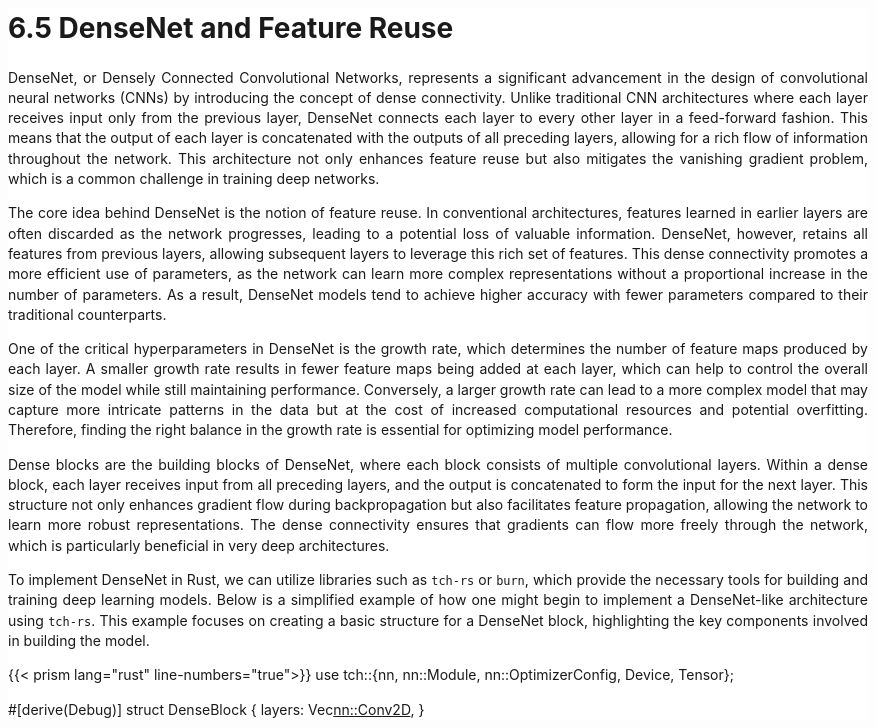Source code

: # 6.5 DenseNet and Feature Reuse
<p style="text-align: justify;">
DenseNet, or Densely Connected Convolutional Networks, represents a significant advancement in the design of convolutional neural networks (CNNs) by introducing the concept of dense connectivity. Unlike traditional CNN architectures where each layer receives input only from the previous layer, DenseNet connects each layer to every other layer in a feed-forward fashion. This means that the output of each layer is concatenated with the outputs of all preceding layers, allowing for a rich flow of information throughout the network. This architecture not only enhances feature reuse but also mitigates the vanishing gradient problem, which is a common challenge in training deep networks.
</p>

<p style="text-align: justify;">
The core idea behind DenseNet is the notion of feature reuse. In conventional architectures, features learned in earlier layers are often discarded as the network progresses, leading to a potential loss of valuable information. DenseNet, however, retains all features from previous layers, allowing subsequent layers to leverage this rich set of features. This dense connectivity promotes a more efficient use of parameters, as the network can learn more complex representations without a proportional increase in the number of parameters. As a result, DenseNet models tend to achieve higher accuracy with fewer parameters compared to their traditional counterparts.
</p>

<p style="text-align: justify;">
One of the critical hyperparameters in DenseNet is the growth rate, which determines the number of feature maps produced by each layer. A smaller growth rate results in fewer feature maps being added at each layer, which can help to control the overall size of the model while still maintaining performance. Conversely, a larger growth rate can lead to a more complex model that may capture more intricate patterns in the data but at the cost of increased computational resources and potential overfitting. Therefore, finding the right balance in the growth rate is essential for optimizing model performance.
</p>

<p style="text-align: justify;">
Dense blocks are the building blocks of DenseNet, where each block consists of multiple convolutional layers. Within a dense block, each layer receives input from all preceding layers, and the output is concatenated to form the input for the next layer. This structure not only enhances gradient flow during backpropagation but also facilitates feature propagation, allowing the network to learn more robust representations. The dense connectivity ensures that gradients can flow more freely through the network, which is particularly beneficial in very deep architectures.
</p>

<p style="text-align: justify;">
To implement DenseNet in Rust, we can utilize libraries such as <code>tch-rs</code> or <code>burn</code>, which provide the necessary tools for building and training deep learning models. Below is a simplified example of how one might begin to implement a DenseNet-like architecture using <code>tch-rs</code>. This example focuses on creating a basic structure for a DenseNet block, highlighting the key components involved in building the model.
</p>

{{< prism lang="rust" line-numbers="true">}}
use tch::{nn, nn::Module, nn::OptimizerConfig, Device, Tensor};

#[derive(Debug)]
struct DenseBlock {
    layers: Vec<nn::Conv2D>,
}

------------------------------------------------------------------------

TASK STATEMENT:
Go through the data above and copy each line in which "training" appears.

RESPONSE BOX:
DenseNet, or Densely Connected Convolutional Networks, represents a significant advancement in the design of convolutional neural networks (CNNs) by introducing the concept of dense connectivity. Unlike traditional CNN architectures where each layer receives input only from the previous layer, DenseNet connects each layer to every other layer in a feed-forward fashion. This means that the output of each layer is concatenated with the outputs of all preceding layers, allowing for a rich flow of information throughout the network. This architecture not only enhances feature reuse but also mitigates the vanishing gradient problem, which is a common challenge in training deep networks.
To implement DenseNet in Rust, we can utilize libraries such as <code>tch-rs</code> or <code>burn</code>, which provide the necessary tools for building and training deep learning models. Below is a simplified example of how one might begin to implement a DenseNet-like architecture using <code>tch-rs</code>. This example focuses on creating a basic structure for a DenseNet block, highlighting the key components involved in building the model.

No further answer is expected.